WORK REQUEST →
Where does the string "Бассейная" appear? Copy every line of the entries below that holds it.

Stored items:
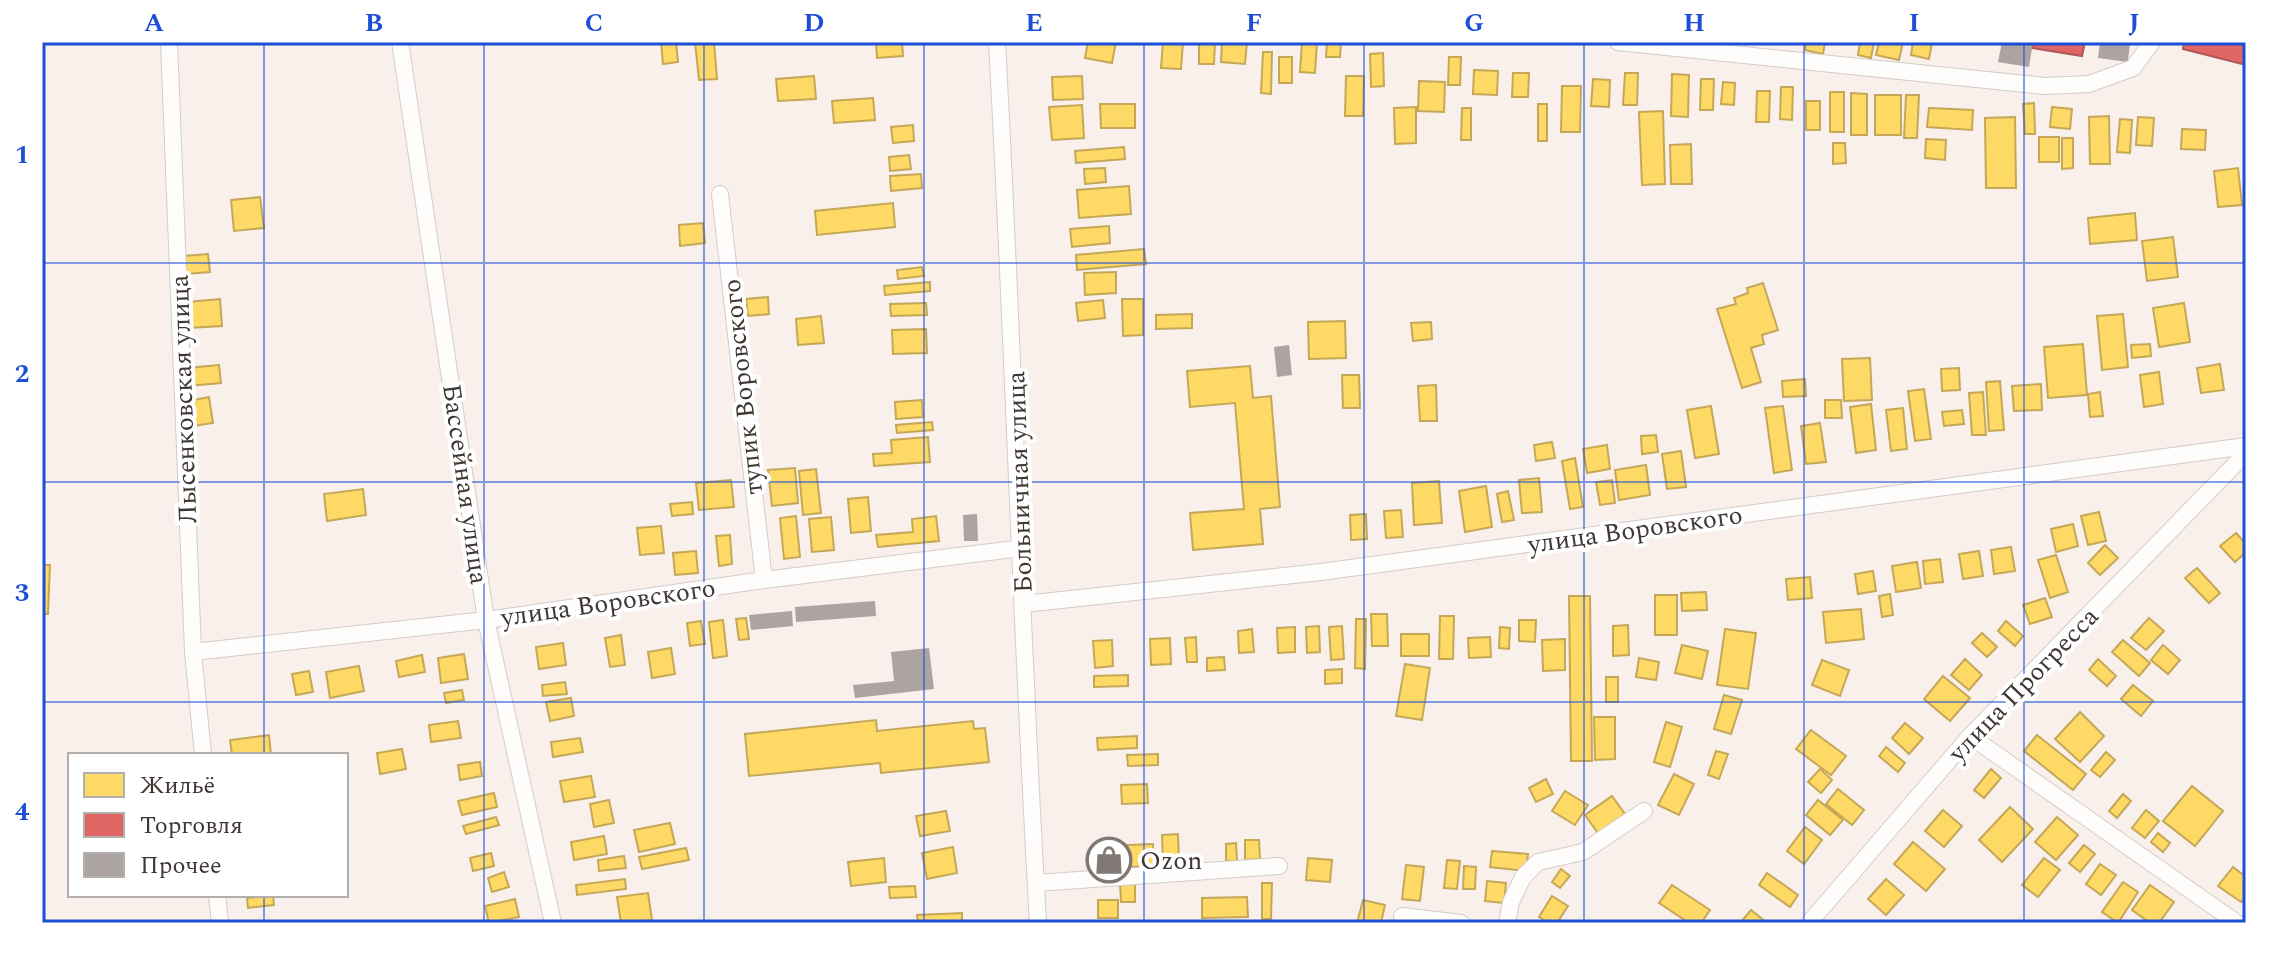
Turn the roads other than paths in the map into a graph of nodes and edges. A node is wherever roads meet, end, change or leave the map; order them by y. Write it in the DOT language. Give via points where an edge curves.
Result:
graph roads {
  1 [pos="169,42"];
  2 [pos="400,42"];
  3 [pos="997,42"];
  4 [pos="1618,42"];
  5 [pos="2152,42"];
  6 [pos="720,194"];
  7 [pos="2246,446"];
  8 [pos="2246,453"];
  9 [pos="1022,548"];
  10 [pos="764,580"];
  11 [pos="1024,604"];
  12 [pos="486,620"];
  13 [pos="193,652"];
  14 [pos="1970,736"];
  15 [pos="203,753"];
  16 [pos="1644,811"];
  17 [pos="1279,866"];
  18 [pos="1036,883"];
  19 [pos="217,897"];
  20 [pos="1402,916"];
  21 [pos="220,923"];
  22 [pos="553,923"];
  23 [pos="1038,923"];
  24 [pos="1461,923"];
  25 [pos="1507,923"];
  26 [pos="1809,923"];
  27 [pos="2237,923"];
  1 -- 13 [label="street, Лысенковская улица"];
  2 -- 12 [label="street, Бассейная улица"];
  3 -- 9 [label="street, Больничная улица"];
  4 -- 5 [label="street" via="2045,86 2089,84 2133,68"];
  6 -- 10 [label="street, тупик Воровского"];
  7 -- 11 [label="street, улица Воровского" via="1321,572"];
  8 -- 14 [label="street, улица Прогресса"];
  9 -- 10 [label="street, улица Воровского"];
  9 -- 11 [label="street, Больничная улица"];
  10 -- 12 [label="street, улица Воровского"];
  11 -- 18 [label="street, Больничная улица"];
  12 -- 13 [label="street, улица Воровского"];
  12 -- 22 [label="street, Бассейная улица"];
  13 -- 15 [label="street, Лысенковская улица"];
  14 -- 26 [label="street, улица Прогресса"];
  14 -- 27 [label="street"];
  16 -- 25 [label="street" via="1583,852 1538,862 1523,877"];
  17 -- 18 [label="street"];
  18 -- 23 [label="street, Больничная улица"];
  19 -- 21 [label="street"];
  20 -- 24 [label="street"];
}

FINISHED TASK →
  2 -- 12 [label="street, Бассейная улица"];
  12 -- 22 [label="street, Бассейная улица"];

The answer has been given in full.